Berkat Dimas yang menggendong Kak Shella, kami sudah tak sering berhenti lagi. Perjalanan pun jadi lebih efektif. Meskipun aku harus membawa semua bawaan mereka berdua.

Jujur, aku kagum dengan perkembangan fisik tubuhku. Jika dibandingkan dengan saat pertama kali datang ke dunia ini, aku begitu lemah dan mudah lelah. Namun sekarang, aku sanggup mendaki gunung sembari menggendong tas punggung besar milik Kak Shella, juga tas kulit milikku dan Dimas secara bersamaan. Memiliki pengalaman pekerjaan yang mengandalkan fisik selama setahun belakangan, tampaknya membuat kemampuan fisikku turut menguat.

Begitu juga dengan Dimas, fisiknya jauh berbeda dengan dahulu. Sekarang otot-otot tubuhnya mulai terbentuk keras meski masih sangat jauh jika dibandingkan dengan Grussel.

Langit malam sudah akan datang, kabut turun dengan cepat dari atas gunung dan membuat suhu turun dengan cepat. Kutengokkan kepala ke atas, awan kelabu menggantung begitu dekat bercampur kabut tebal yang menurunkan jarak pandang. Pepohonan di sekitar seakan terlahap oleh kapas putih.

Angin bertiup semilir dan menaikkan bulu kudukku. Hawa dingin begitu menusuk tulang dan membuatku menggosokkan kedua tangan pada lengan guna menghangatkan diri. Namun percuma, gabungan dari suasana malam dan kabut gunung menciptakan suhu dingin yang membuat tubuh mengigil. Belum lagi tetesan air hujan yang mulai jatuh satu per satu.

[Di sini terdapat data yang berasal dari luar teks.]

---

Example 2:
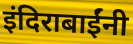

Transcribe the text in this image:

इंदिराबाईंनी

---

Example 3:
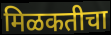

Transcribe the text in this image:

मिळकतीचा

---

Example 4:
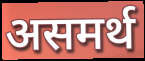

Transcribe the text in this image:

असमर्थ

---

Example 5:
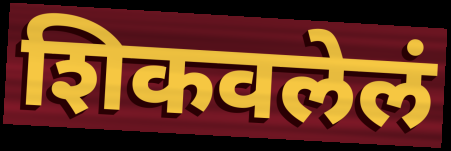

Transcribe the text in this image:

शिकवलेलं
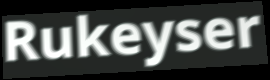
Rukeyser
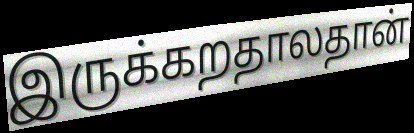
இருக்கறதாலதான்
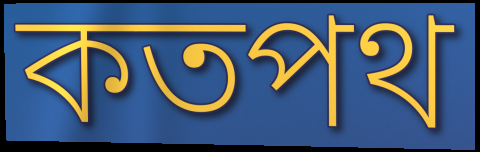
কতপথ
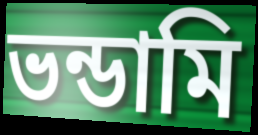
ভন্ডামি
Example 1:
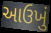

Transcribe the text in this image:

આઉખું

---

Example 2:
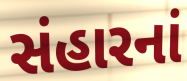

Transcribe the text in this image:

સંહારનાં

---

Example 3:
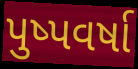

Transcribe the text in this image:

પુષ્પવર્ષા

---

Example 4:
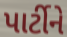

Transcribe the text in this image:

પાર્ટીને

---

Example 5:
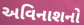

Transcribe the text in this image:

અવિનાશનો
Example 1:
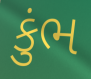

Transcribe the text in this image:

કુંભ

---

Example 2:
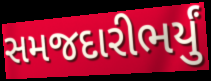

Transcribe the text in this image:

સમજદારીભર્યું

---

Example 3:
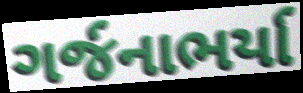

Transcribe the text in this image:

ગર્જનાભર્યા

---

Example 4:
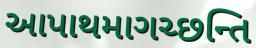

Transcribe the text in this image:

આપાથમાગચ્છન્તિ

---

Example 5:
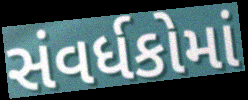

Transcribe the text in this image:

સંવર્ધકોમાં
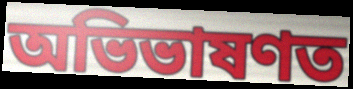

"Kita harus segera menemukan tempat berlindung," ujarku yang berjalan di paling belakang. "Sepertinya hujan akan segera turun. Kita akan mati membeku bila kehujanan di suhu dingin yang gila ini."

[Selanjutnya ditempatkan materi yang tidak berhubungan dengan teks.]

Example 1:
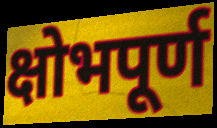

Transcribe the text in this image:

क्षोभपूर्ण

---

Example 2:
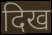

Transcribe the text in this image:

दिख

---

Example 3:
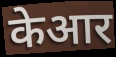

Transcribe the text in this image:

केआर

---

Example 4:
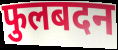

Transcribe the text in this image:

फुलबदन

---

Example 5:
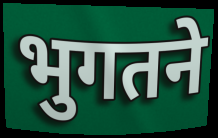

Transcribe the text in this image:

भुगतने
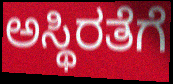
ಅಸ್ಥಿರತೆಗೆ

Dimas yang masih menggendong Kak Shella, mendongakkan kepala, lalu memperhatikan ke sekeliling. "Kau benar. Tapi kita tidak memiliki tempat untuk berteduh. Di sini hanya ada pepohonan saja sejauh mata memandang."

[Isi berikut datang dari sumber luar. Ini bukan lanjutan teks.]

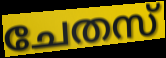
ചേതസ്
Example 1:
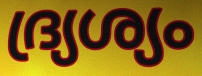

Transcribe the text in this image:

ദ്ര്യശ്യം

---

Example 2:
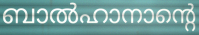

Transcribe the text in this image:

ബാൽഹാനാന്റെ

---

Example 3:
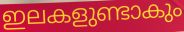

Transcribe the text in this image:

ഇലകളുണ്ടാകും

"Aku punya sepotong terpal di tasku," sahut Kak Shella yang tengah mendekap Dimas dengan erat dari belakang. "Kita bisa menggunakannya untuk membuat tenda darurat."

"Kau membawanya di sini?" Aku menunjuk tas punggung besar yang kugendong.

"Iya."

Setelah mengucapkan terima kasih pada Dimas, Kak Shella turun dari gendongan lelaki itu dan berjalan ke arahku. Aku menaruh tas punggung miliknya di atas tanah dan membiarkan Kak Shella sendiri yang membuka tasnya. Sesaat kemudian ia mengeluarkan sepotong terpal berukuran kira-kira 3 x 3 meter.

Dimas inisiatif mencari pohon pendek berdaun rindang. Lelaki itu mengikat keempat ujung terpal pada dahan-dahan pohon tepat di atas kepala. Sementara aku membantu sembari mengikuti instruksi yang ia berikan. Setelah jadi, terpal itu membentuk seperti kanopi yang menaungi siapa pun di bawahnya. Jika kau menjajakan buah-buahan di atas keranjang, tempat ini akan persis seperti kios kaki lima di pinggir jalan.

Belum ada lima menit selepas mendirikan tenda darurat, hujan mulai mengguyur diiringi kabut tebal. Menciptakan hawa dingin yang menusuk tulang. Entah mengapa aku mendapat firasat buruk tentang ini.